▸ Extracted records
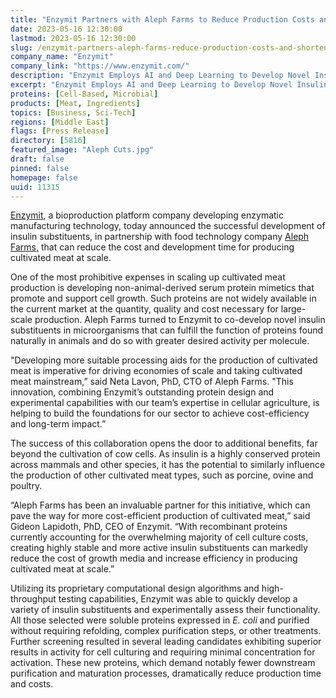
 ```yaml
---
title: "Enzymit Partners with Aleph Farms to Reduce Production Costs and Shorten Time-to-Market for Cultivated Meat"
date: 2023-05-16 12:30:00
lastmod: 2023-05-16 12:30:00
slug: /enzymit-partners-aleph-farms-reduce-production-costs-and-shorten-time-market-cultivated
company_name: "Enzymit"
company_link: "https://www.enzymit.com/"
description: "Enzymit Employs AI and Deep Learning to Develop Novel Insulin Substituents as Processing Aids for Cost-Efficient Cultivated Meat Production"
excerpt: "Enzymit Employs AI and Deep Learning to Develop Novel Insulin Substituents as Processing Aids for Cost-Efficient Cultivated Meat Production"
proteins: [Cell-Based, Microbial]
products: [Meat, Ingredients]
topics: [Business, Sci-Tech]
regions: [Middle East]
flags: [Press Release]
directory: [5816]
featured_image: "Aleph Cuts.jpg"
draft: false
pinned: false
homepage: false
uuid: 11315
---
```

<p><a href="https://www.enzymit.com/">Enzymit</a>, a bioproduction platform company developing enzymatic manufacturing technology, today announced the successful development of insulin substituents, in partnership with food technology company <a href="https://www.aleph-farms.com/">Aleph Farms</a><u>,</u> that can reduce the cost and development time for producing cultivated meat at scale.</p>
<p>One of the most prohibitive expenses in scaling up cultivated meat production is developing non-animal-derived serum protein mimetics that promote and support cell growth. Such proteins are not widely available in the current market at the quantity, quality and cost necessary for large-scale production. Aleph Farms turned to Enzymit to co-develop novel insulin substituents in microorganisms that can fulfill the function of proteins found naturally in animals and do so with greater desired activity per molecule.</p>
<p>"Developing more suitable processing aids for the production of cultivated meat is imperative for driving economies of scale and taking cultivated meat mainstream,” said Neta Lavon, PhD, CTO of Aleph Farms. "This innovation, combining Enzymit’s outstanding protein design and experimental capabilities with our team’s expertise in cellular agriculture, is helping to build the foundations for our sector to achieve cost-efficiency and long-term impact.”</p>
<p>The success of this collaboration opens the door to additional benefits, far beyond the cultivation of cow cells. As insulin is a highly conserved protein across mammals and other species, it has the potential to similarly influence the production of other cultivated meat types, such as porcine, ovine and poultry.</p>
<p>“Aleph Farms has been an invaluable partner for this initiative, which can pave the way for more cost-efficient production of cultivated meat,” said Gideon Lapidoth, PhD, CEO of Enzymit. “With recombinant proteins currently accounting for the overwhelming majority of cell culture costs, creating highly stable and more active insulin substituents can markedly reduce the cost of growth media and increase efficiency in producing cultivated meat at scale.”</p>
<p>Utilizing its proprietary computational design algorithms and high-throughput testing capabilities, Enzymit was able to quickly develop a variety of insulin substituents and experimentally assess their functionality. All those selected were soluble proteins expressed in <em>E. coli</em> and purified without requiring refolding, complex purification steps, or other treatments. Further screening resulted in several leading candidates exhibiting superior results in activity for cell culturing and requiring minimal concentration for activation. These new proteins, which demand notably fewer downstream purification and maturation processes, dramatically reduce production time and costs.</p>
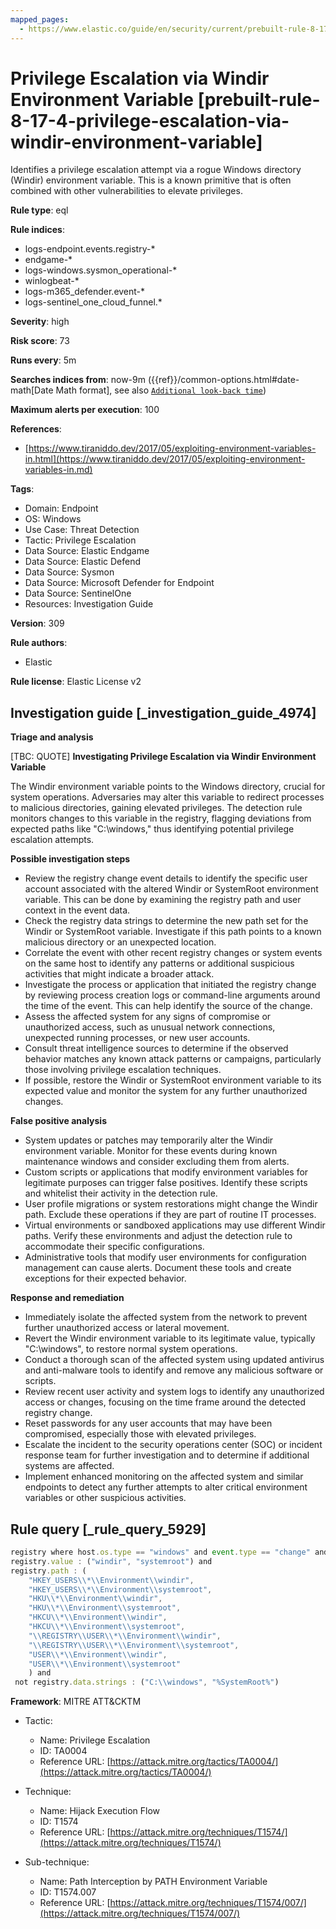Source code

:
 ```yaml
---
mapped_pages:
  - https://www.elastic.co/guide/en/security/current/prebuilt-rule-8-17-4-privilege-escalation-via-windir-environment-variable.html
---
```


# Privilege Escalation via Windir Environment Variable [prebuilt-rule-8-17-4-privilege-escalation-via-windir-environment-variable]

Identifies a privilege escalation attempt via a rogue Windows directory (Windir) environment variable. This is a known primitive that is often combined with other vulnerabilities to elevate privileges.

**Rule type**: eql

**Rule indices**:

* logs-endpoint.events.registry-*
* endgame-*
* logs-windows.sysmon_operational-*
* winlogbeat-*
* logs-m365_defender.event-*
* logs-sentinel_one_cloud_funnel.*

**Severity**: high

**Risk score**: 73

**Runs every**: 5m

**Searches indices from**: now-9m ({{ref}}/common-options.html#date-math[Date Math format], see also [`Additional look-back time`](docs-content://solutions/security/detect-and-alert/create-detection-rule.md#rule-schedule))

**Maximum alerts per execution**: 100

**References**:

* [https://www.tiraniddo.dev/2017/05/exploiting-environment-variables-in.html](https://www.tiraniddo.dev/2017/05/exploiting-environment-variables-in.md)

**Tags**:

* Domain: Endpoint
* OS: Windows
* Use Case: Threat Detection
* Tactic: Privilege Escalation
* Data Source: Elastic Endgame
* Data Source: Elastic Defend
* Data Source: Sysmon
* Data Source: Microsoft Defender for Endpoint
* Data Source: SentinelOne
* Resources: Investigation Guide

**Version**: 309

**Rule authors**:

* Elastic

**Rule license**: Elastic License v2

## Investigation guide [_investigation_guide_4974]

**Triage and analysis**

[TBC: QUOTE]
**Investigating Privilege Escalation via Windir Environment Variable**

The Windir environment variable points to the Windows directory, crucial for system operations. Adversaries may alter this variable to redirect processes to malicious directories, gaining elevated privileges. The detection rule monitors changes to this variable in the registry, flagging deviations from expected paths like "C:\windows," thus identifying potential privilege escalation attempts.

**Possible investigation steps**

* Review the registry change event details to identify the specific user account associated with the altered Windir or SystemRoot environment variable. This can be done by examining the registry path and user context in the event data.
* Check the registry data strings to determine the new path set for the Windir or SystemRoot variable. Investigate if this path points to a known malicious directory or an unexpected location.
* Correlate the event with other recent registry changes or system events on the same host to identify any patterns or additional suspicious activities that might indicate a broader attack.
* Investigate the process or application that initiated the registry change by reviewing process creation logs or command-line arguments around the time of the event. This can help identify the source of the change.
* Assess the affected system for any signs of compromise or unauthorized access, such as unusual network connections, unexpected running processes, or new user accounts.
* Consult threat intelligence sources to determine if the observed behavior matches any known attack patterns or campaigns, particularly those involving privilege escalation techniques.
* If possible, restore the Windir or SystemRoot environment variable to its expected value and monitor the system for any further unauthorized changes.

**False positive analysis**

* System updates or patches may temporarily alter the Windir environment variable. Monitor for these events during known maintenance windows and consider excluding them from alerts.
* Custom scripts or applications that modify environment variables for legitimate purposes can trigger false positives. Identify these scripts and whitelist their activity in the detection rule.
* User profile migrations or system restorations might change the Windir path. Exclude these operations if they are part of routine IT processes.
* Virtual environments or sandboxed applications may use different Windir paths. Verify these environments and adjust the detection rule to accommodate their specific configurations.
* Administrative tools that modify user environments for configuration management can cause alerts. Document these tools and create exceptions for their expected behavior.

**Response and remediation**

* Immediately isolate the affected system from the network to prevent further unauthorized access or lateral movement.
* Revert the Windir environment variable to its legitimate value, typically "C:\windows", to restore normal system operations.
* Conduct a thorough scan of the affected system using updated antivirus and anti-malware tools to identify and remove any malicious software or scripts.
* Review recent user activity and system logs to identify any unauthorized access or changes, focusing on the time frame around the detected registry change.
* Reset passwords for any user accounts that may have been compromised, especially those with elevated privileges.
* Escalate the incident to the security operations center (SOC) or incident response team for further investigation and to determine if additional systems are affected.
* Implement enhanced monitoring on the affected system and similar endpoints to detect any further attempts to alter critical environment variables or other suspicious activities.


## Rule query [_rule_query_5929]

```js
registry where host.os.type == "windows" and event.type == "change" and
registry.value : ("windir", "systemroot") and
registry.path : (
    "HKEY_USERS\\*\\Environment\\windir",
    "HKEY_USERS\\*\\Environment\\systemroot",
    "HKU\\*\\Environment\\windir",
    "HKU\\*\\Environment\\systemroot",
    "HKCU\\*\\Environment\\windir",
    "HKCU\\*\\Environment\\systemroot",
    "\\REGISTRY\\USER\\*\\Environment\\windir",
    "\\REGISTRY\\USER\\*\\Environment\\systemroot",
    "USER\\*\\Environment\\windir",
    "USER\\*\\Environment\\systemroot"
    ) and
 not registry.data.strings : ("C:\\windows", "%SystemRoot%")
```

**Framework**: MITRE ATT&CKTM

* Tactic:

    * Name: Privilege Escalation
    * ID: TA0004
    * Reference URL: [https://attack.mitre.org/tactics/TA0004/](https://attack.mitre.org/tactics/TA0004/)

* Technique:

    * Name: Hijack Execution Flow
    * ID: T1574
    * Reference URL: [https://attack.mitre.org/techniques/T1574/](https://attack.mitre.org/techniques/T1574/)

* Sub-technique:

    * Name: Path Interception by PATH Environment Variable
    * ID: T1574.007
    * Reference URL: [https://attack.mitre.org/techniques/T1574/007/](https://attack.mitre.org/techniques/T1574/007/)



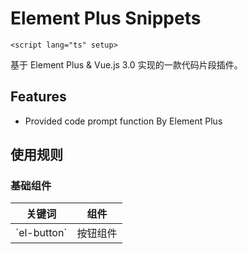 # Element Plus Snippets

`<script lang="ts" setup>`

基于 Element Plus & Vue.js 3.0 实现的一款代码片段插件。

## Features

- Provided code prompt function By Element Plus

## 使用规则

### 基础组件

<table border="0" cellspacing="0" cellpadding="0">
    <thead>
        <tr>
            <th>关键词</th>
            <th>组件</th>
        </tr>
    </thead>
    <tbody>
        <tr>
            <td>`el-button`</td>
            <td>按钮组件</td>
        </tr>
    </tbody>
</table>
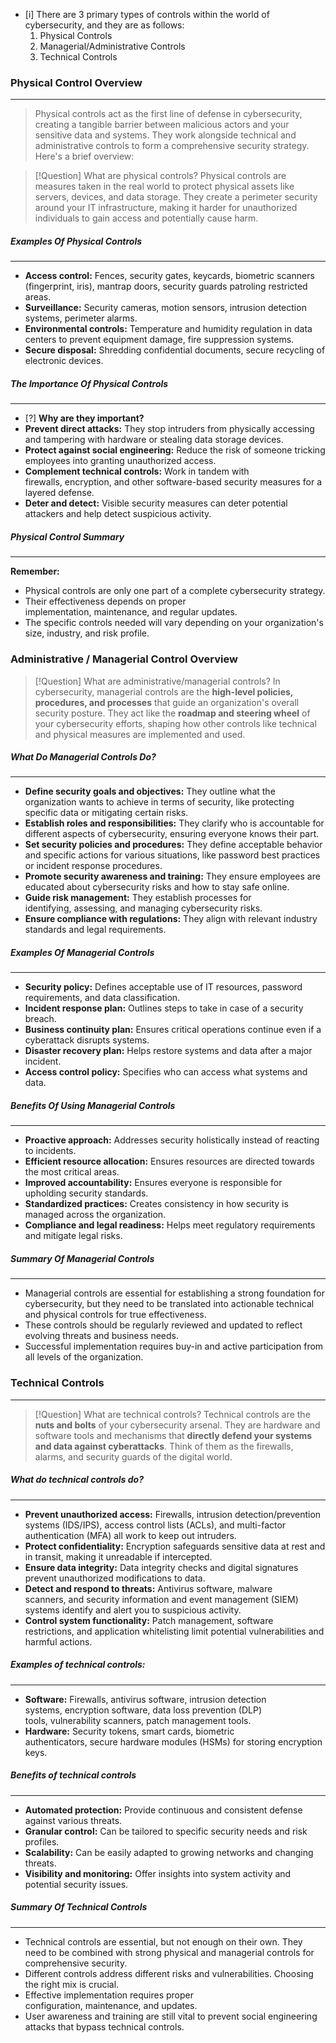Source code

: - [i] There are 3 primary types of controls within the world of cybersecurity, and they are as follows:
	1) Physical Controls
	2) Managerial/Administrative Controls
	3) Technical Controls

### Physical Control Overview 
---
>Physical controls act as the first line of defense in cybersecurity, creating a tangible barrier between malicious actors and your sensitive data and systems. They work alongside technical and administrative controls to form a comprehensive security strategy. Here's a brief overview:

>[!Question] What are physical controls?
>	Physical controls are measures taken in the real world to protect physical assets like servers, devices, and data storage. They create a perimeter security around your IT infrastructure, making it harder for unauthorized individuals to gain access and potentially cause harm.

##### Examples Of Physical Controls
---
- **Access control:** Fences, security gates, keycards, biometric scanners (fingerprint, iris), mantrap doors, security guards patroling restricted areas.
- **Surveillance:** Security cameras, motion sensors, intrusion detection systems, perimeter alarms.
- **Environmental controls:** Temperature and humidity regulation in data centers to prevent equipment damage, fire suppression systems.
- **Secure disposal:** Shredding confidential documents, secure recycling of electronic devices.

##### The Importance Of Physical Controls 
---
- [?] **Why are they important?**
- **Prevent direct attacks:** They stop intruders from physically accessing and tampering with hardware or stealing data storage devices.
- **Protect against social engineering:** Reduce the risk of someone tricking employees into granting unauthorized access.
- **Complement technical controls:** Work in tandem with firewalls, encryption, and other software-based security measures for a layered defense.
- **Deter and detect:** Visible security measures can deter potential attackers and help detect suspicious activity.

##### Physical Control Summary 
---
**Remember:**
- Physical controls are only one part of a complete cybersecurity strategy.
- Their effectiveness depends on proper implementation, maintenance, and regular updates.
- The specific controls needed will vary depending on your organization's size, industry, and risk profile.
### Administrative / Managerial Control Overview 
>[!Question] What are administrative/managerial controls?
>	In cybersecurity, managerial controls are the **high-level policies, procedures, and processes** that guide an organization's overall security posture. They act like the **roadmap and steering wheel** of your cybersecurity efforts, shaping how other controls like technical and physical measures are implemented and used.

##### What Do Managerial Controls Do?
---
- **Define security goals and objectives:** They outline what the organization wants to achieve in terms of security, like protecting specific data or mitigating certain risks.
- **Establish roles and responsibilities:** They clarify who is accountable for different aspects of cybersecurity, ensuring everyone knows their part.
- **Set security policies and procedures:** They define acceptable behavior and specific actions for various situations, like password best practices or incident response procedures.
- **Promote security awareness and training:** They ensure employees are educated about cybersecurity risks and how to stay safe online.
- **Guide risk management:** They establish processes for identifying, assessing, and managing cybersecurity risks.
- **Ensure compliance with regulations:** They align with relevant industry standards and legal requirements.

##### Examples Of Managerial Controls 
---
- **Security policy:** Defines acceptable use of IT resources, password requirements, and data classification.
- **Incident response plan:** Outlines steps to take in case of a security breach.
- **Business continuity plan:** Ensures critical operations continue even if a cyberattack disrupts systems.
- **Disaster recovery plan:** Helps restore systems and data after a major incident.
- **Access control policy:** Specifies who can access what systems and data.

##### Benefits Of Using Managerial Controls 
---
- **Proactive approach:** Addresses security holistically instead of reacting to incidents.
- **Efficient resource allocation:** Ensures resources are directed towards the most critical areas.
- **Improved accountability:** Ensures everyone is responsible for upholding security standards.
- **Standardized practices:** Creates consistency in how security is managed across the organization.
- **Compliance and legal readiness:** Helps meet regulatory requirements and mitigate legal risks.

##### Summary Of Managerial Controls 
---
- Managerial controls are essential for establishing a strong foundation for cybersecurity, but they need to be translated into actionable technical and physical controls for true effectiveness.
- These controls should be regularly reviewed and updated to reflect evolving threats and business needs.
- Successful implementation requires buy-in and active participation from all levels of the organization.

### Technical Controls 
---
>[!Question] What are technical controls?
>	Technical controls are the **nuts and bolts** of your cybersecurity arsenal. They are hardware and software tools and mechanisms that **directly defend your systems and data against cyberattacks**. Think of them as the firewalls, alarms, and security guards of the digital world.

##### What do technical controls do?
---
- **Prevent unauthorized access:** Firewalls, intrusion detection/prevention systems (IDS/IPS), access control lists (ACLs), and multi-factor authentication (MFA) all work to keep out intruders.
- **Protect confidentiality:** Encryption safeguards sensitive data at rest and in transit, making it unreadable if intercepted.
- **Ensure data integrity:** Data integrity checks and digital signatures prevent unauthorized modifications to data.
- **Detect and respond to threats:** Antivirus software, malware scanners, and security information and event management (SIEM) systems identify and alert you to suspicious activity.
- **Control system functionality:** Patch management, software restrictions, and application whitelisting limit potential vulnerabilities and harmful actions.


##### Examples of technical controls: 
---
- **Software:** Firewalls, antivirus software, intrusion detection systems, encryption software, data loss prevention (DLP) tools, vulnerability scanners, patch management tools.
- **Hardware:** Security tokens, smart cards, biometric authenticators, secure hardware modules (HSMs) for storing encryption keys.

##### Benefits of technical controls 
---
- **Automated protection:** Provide continuous and consistent defense against various threats.
- **Granular control:** Can be tailored to specific security needs and risk profiles.
- **Scalability:** Can be easily adapted to growing networks and changing threats.
- **Visibility and monitoring:** Offer insights into system activity and potential security issues.

##### Summary Of Technical Controls 
---
- Technical controls are essential, but not enough on their own. They need to be combined with strong physical and managerial controls for comprehensive security.
- Different controls address different risks and vulnerabilities. Choosing the right mix is crucial.
- Effective implementation requires proper configuration, maintenance, and updates.
- User awareness and training are still vital to prevent social engineering attacks that bypass technical controls.




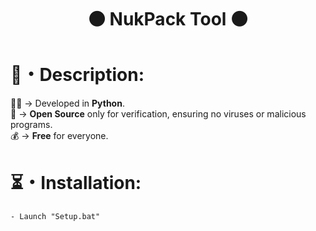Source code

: <h1 align="center">⚫ NukPack Tool ⚫</h1> 
<p align="center">


<h1>📜・Description:</h1>
<p>

👨‍💻 -> Developed in <strong>Python</strong>.<br>
📂 -> <strong>Open Source</strong> only for verification, ensuring no viruses or malicious programs.<br>
💰 -> <strong>Free</strong> for everyone.<br>
</p>

<h1>⏳・Installation:</h1>
<p>

```
- Launch "Setup.bat"
```
</p>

▸ WORK TASK
Please find every line in the records above that holds the word "standards" and copy it.

▸ REPLY
- **Ensure compliance with regulations:** They align with relevant industry standards and legal requirements.
- **Improved accountability:** Ensures everyone is responsible for upholding security standards.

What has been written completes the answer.